Taos News (Taos, NM). Sept 11, 2008, ©2008 The Santa Fe New Mexican
By Susan Lahey
Outside John Suazo’s studio stands an old limestone fence post that once protected the boundaries of a ranch or farm in Oklahoma. On one side, he’s carved half the face and figure of an American Indian. On the adjacent stone face, the rest of the image emerges, only this time rougher — less polished. On the back side of the pillar, it is only rough stone and moss that Suazo nurtures by watering it from time to time.
It seems like a metaphor for the way Suazo likes to approach his art: Creating a sculpture that respects the ancient stone, its own natural beauty, its story. But at the same time, it tells his story: The story of his uncle Ralph, who taught him to sculpt; of his grandfather; of his people at Taos Pueblo.
“I just love stone,” said Suazo. “It took so many years to form. It was from Mother Earth. — you bless the place where you get it from and you get to work on it.”
Suazo’s work has been shown as far away as Paris and Moscow. But it is created in and around a tumbledown Dine Hogan. Here, in the sun or the snow, he brings out a piece of stone and introduces himself to it by pouring water over it until it reveals its colors. The stone tells him about itself. He never draws on it before he begins to sculpt.
“I look at the stone and sometimes I see already something in it. Sometimes it makes you work on it. I have to struggle with it, because I want me to be in charge. The stone is talking to me.”
What Suazo wants is a marriage between the stone’s story and all that has been poured into Suazo by his life at the pueblo: The history of his people, Taos mountain, the clouds, the sky, the birds and trees. He depicts pueblo families as in old times, when there was more community, family, respect and staying inside the “circle,” the protective pueblo wall that protects from bad energy.
“I have known the beauty of life back then,” he said, “and I try to stay in touch, stay in balance within the circle: Eating well, talking to nature, hiking. Living on an Indian reservation is a beautiful life, but it is a hard life. You have to make an extra effort to make it work.”
Suazo watched his uncle Ralph carve hundreds of traditional wooden pieces, but never thought that was his future. Then, in his senior year of college, he picked up a piece of cedar and began to carve, and he found his life. That was 33 years and roughly 3,800 pieces ago.

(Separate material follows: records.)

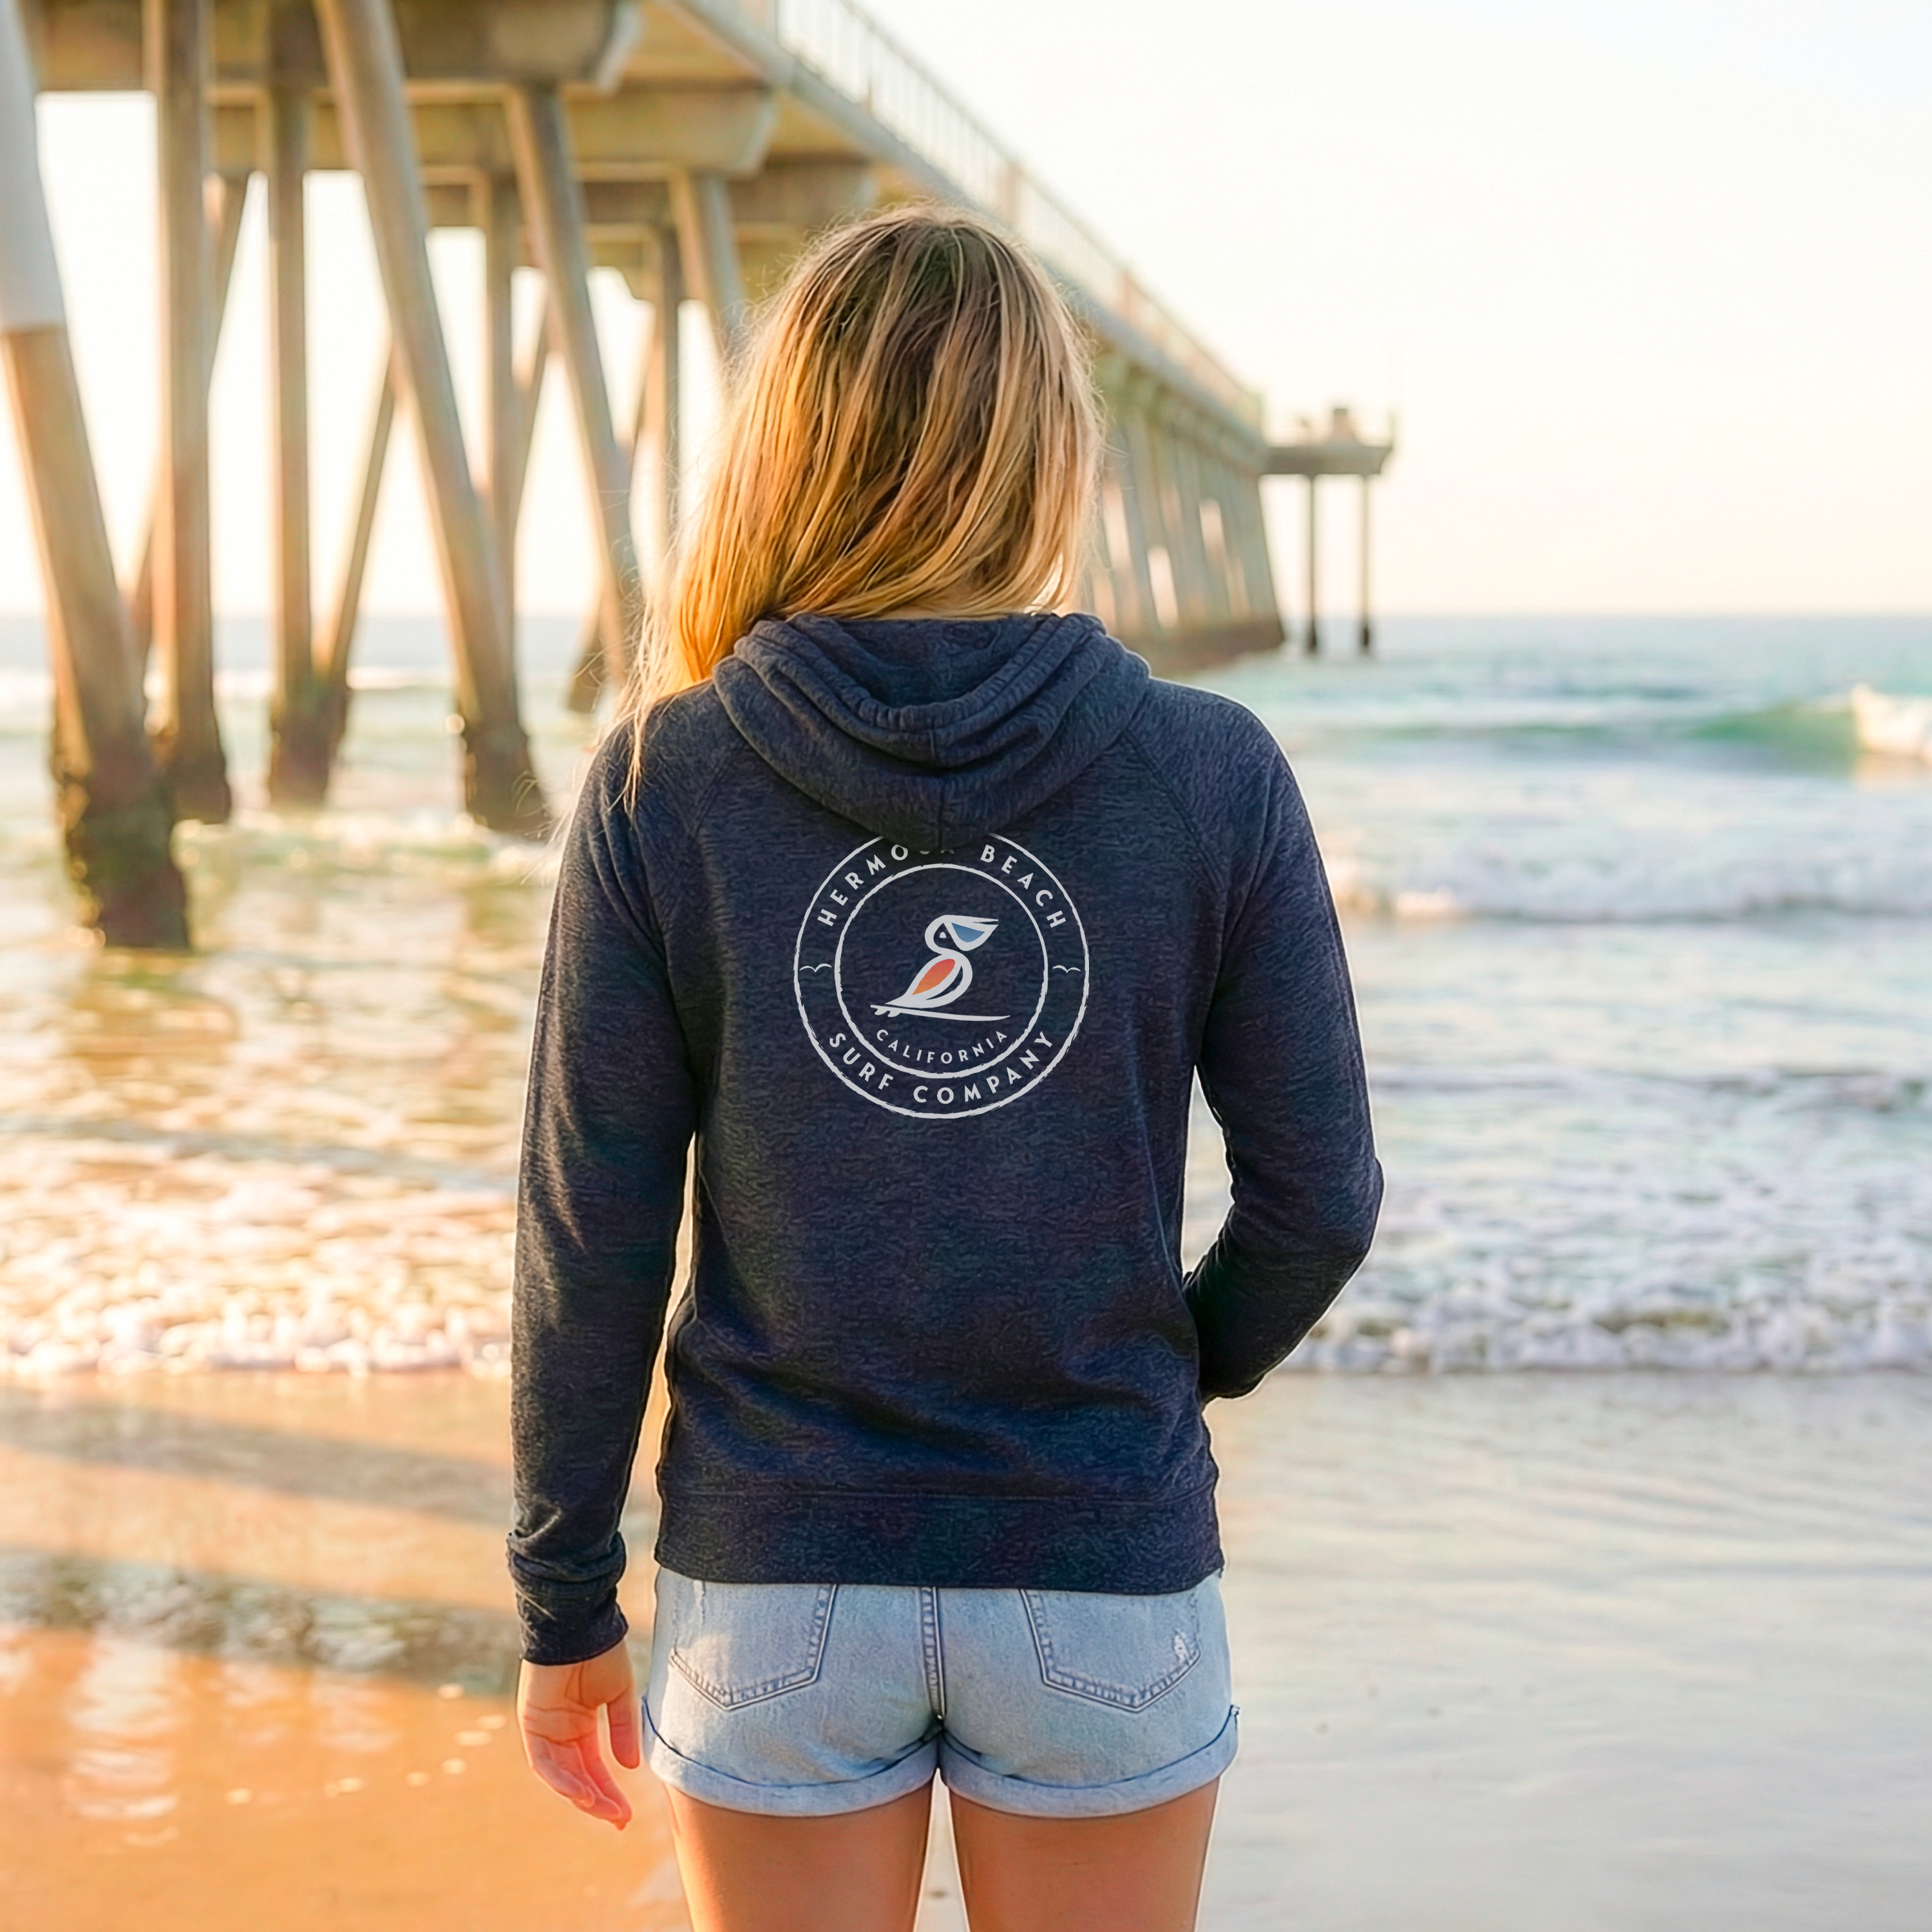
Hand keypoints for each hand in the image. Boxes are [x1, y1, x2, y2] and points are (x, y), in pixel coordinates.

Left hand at [516, 1639, 640, 1828]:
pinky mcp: (531, 1723)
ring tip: (606, 1810)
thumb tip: (630, 1767)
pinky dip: (561, 1779)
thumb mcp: (620, 1694)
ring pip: (561, 1775)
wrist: (581, 1624)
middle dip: (599, 1801)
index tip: (625, 1814)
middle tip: (620, 1820)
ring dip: (582, 1795)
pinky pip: (543, 1761)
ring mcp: (545, 1729)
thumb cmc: (602, 1651)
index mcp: (581, 1725)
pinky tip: (582, 1792)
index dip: (609, 1791)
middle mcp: (561, 1731)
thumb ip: (624, 1729)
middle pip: (579, 1777)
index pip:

“When I first started sculpting I was trying to find my identity in my Indian heritage,” he said, “what it means to live. The clouds, the sky, the mountains all came inside me and inspired me to find my own direction. When I found my style, I found I had found myself.”
Now he wants to focus on bigger pieces and abstract works. At 58, he’s guessing his time for huge outdoor pieces is running out.
Whenever he sells one, he feels an emptiness. But that, he knows, is necessary for momentum, for the continual flow of energy.
“Abstract pieces are mystical, just like Indian pieces,” he said. “All it needs is one little suggestion to bring it out.”
“I don’t want to torture the stone,” he added. “It took too many years to form.”